Parkrats frequent Hyland Hills for winter entertainment

Minnetonka senior Jonah Daul, hucks a 360 as the sun is setting over Hyland Hills Ski Area. He lands this trick despite having binding issues the whole season, greatly inhibiting his ability to perform aerial tricks.

Hyland Hills Ski and Snowboard Area served as a daycare for me. For a great portion of my childhood, my mom would drop me off at Hyland so she could go run errands. I grew up snowboarding with friends and on my own since I was old enough to get down the hill without help. 

Hyland Hills is one of the resorts that perfectly encapsulates midwest skiing and snowboarding. “They got gnarly rails, fast ropes, and some decent jumps. The jumps are better than most places, Buck Hill, Afton, and Elm are trash,” sophomore Bowen Grieger said. 

Located in Bloomington, it is the closest hill to the metro, drawing in huge crowds of skiers and snowboarders alike every weekend. A large portion of these people are known as parkrats. A parkrat is another word for a freestyle terrain rider, which is a discipline focused on aerial and rail tricks. This practice is unique to the midwest where hills are smaller, and terrain parks are set up in tight areas to maximize space. This causes a tight-knit group of people riding together. “I basically lived there for a good 4 years, it’s a second home and my boys are there,” Grieger said.  

No matter where you are in the midwest, there is a certain culture that is common among parkrats. The perception of this culture is generally negative, most people just think of snowboarders as pothead kids that just screw around and ruin the snow. However, this couldn’t be farther from the truth. “There are kids from all different schools, and everyone is nice because everyone is there for the same reason: to shred tha gnar,” Grieger said. The majority of the trick skiers and snowboarders who hang out at Hyland are hardworking and motivated in search of improvement and great clips. 

There are kids from all different schools, and everyone is nice because everyone is there for the same reason: to shred tha gnar.”

— Bowen Grieger

Good footage is always sought after by the best snowboarders and skiers, as this is how most professionals get their starts. At Hyland names like Nick Goepper, Lucas Caye, and Dicky Thomas are revered as the gold standard of hometown skiers and snowboarders, and they are known for throwing down some of the craziest tricks ever seen at Hyland. These guys are, in a way, the legends of Hyland, however, most people never reach the level of skill. Most people ride for the purpose of having fun and learning new tricks. “I like snowboarding because it gives you a feeling like no other activity. You get to be outside, exercise, and challenge yourself to do new tricks which is very rewarding especially when you battle a trick for a while and finally land it,” senior Josh Mahoney said.

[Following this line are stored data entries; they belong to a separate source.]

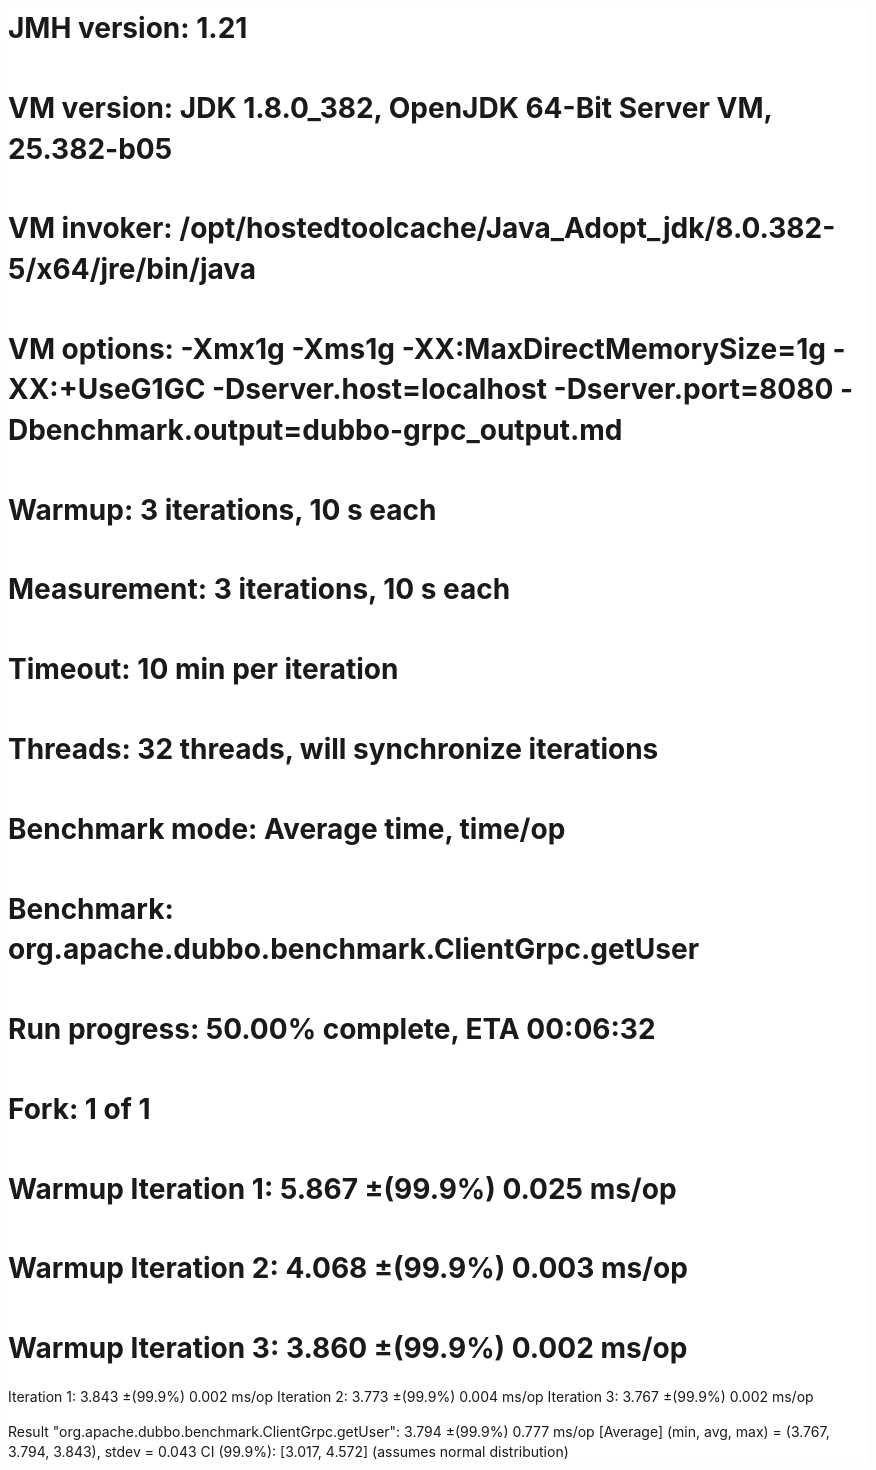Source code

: 
# JMH version: 1.21
# VM version: JDK 1.8.0_382, OpenJDK 64-Bit Server VM, 25.382-b05
# VM invoker: /opt/hostedtoolcache/Java_Adopt_jdk/8.0.382-5/x64/jre/bin/java
# VM options: -Xmx1g -Xms1g -XX:MaxDirectMemorySize=1g -XX:+UseG1GC -Dserver.host=localhost -Dserver.port=8080 -Dbenchmark.output=dubbo-grpc_output.md
# Warmup: 3 iterations, 10 s each
# Measurement: 3 iterations, 10 s each
# Timeout: 10 min per iteration
# Threads: 32 threads, will synchronize iterations
# Benchmark mode: Average time, time/op
# Benchmark: org.apache.dubbo.benchmark.ClientGrpc.getUser

# Run progress: 50.00% complete, ETA 00:06:32
# Fork: 1 of 1
# Warmup Iteration   1: 5.867 ±(99.9%) 0.025 ms/op
# Warmup Iteration   2: 4.068 ±(99.9%) 0.003 ms/op
# Warmup Iteration   3: 3.860 ±(99.9%) 0.002 ms/op
Iteration   1: 3.843 ±(99.9%) 0.002 ms/op
Iteration   2: 3.773 ±(99.9%) 0.004 ms/op
Iteration   3: 3.767 ±(99.9%) 0.002 ms/op


Result "org.apache.dubbo.benchmark.ClientGrpc.getUser":
  3.794 ±(99.9%) 0.777 ms/op [Average]
  (min, avg, max) = (3.767, 3.794, 3.843), stdev = 0.043
  CI (99.9%): [3.017, 4.572] (assumes normal distribution)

Skiers and snowboarders of all ages and skill levels spend their time taking hot laps in the park. This can be annoying sometimes because the little kids prove to be an obstacle more often than not. As much as the elders of Hyland would like them gone, for the most part they allow them to stay and do their thing, since everyone got their start there. “Their park is set up perfectly so you can have a new line every time you drop in and allows for creativity,” Mahoney said.

Hyland served as a daycare for so many of us. For a great portion of my childhood, my mom would drop me off at Hyland so she could go run errands. I grew up snowboarding with friends and on my own since I was old enough to get down the hill without help.